§ What the task requires: Transcribe, without any change, the line that includes "Attach Is Local" and all the lines that come after it in the material below.

§ Provided data:

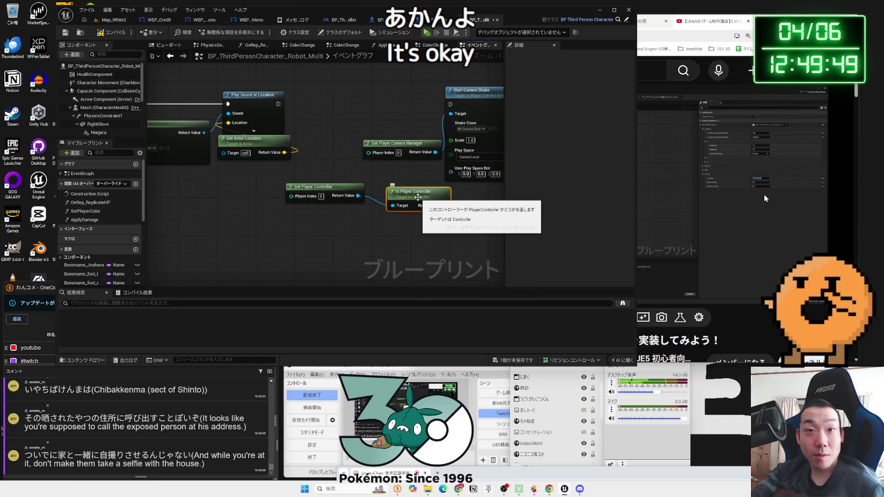
key(Delete)
Attach Is Local Player Controller to the controller output and drive a new Branch with it.
drag(358, 195, 393, 197)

§ Solution for this task:
Attach Is Local Player Controller to the controller output and drive a new Branch with it.
drag(358, 195, 393, 197)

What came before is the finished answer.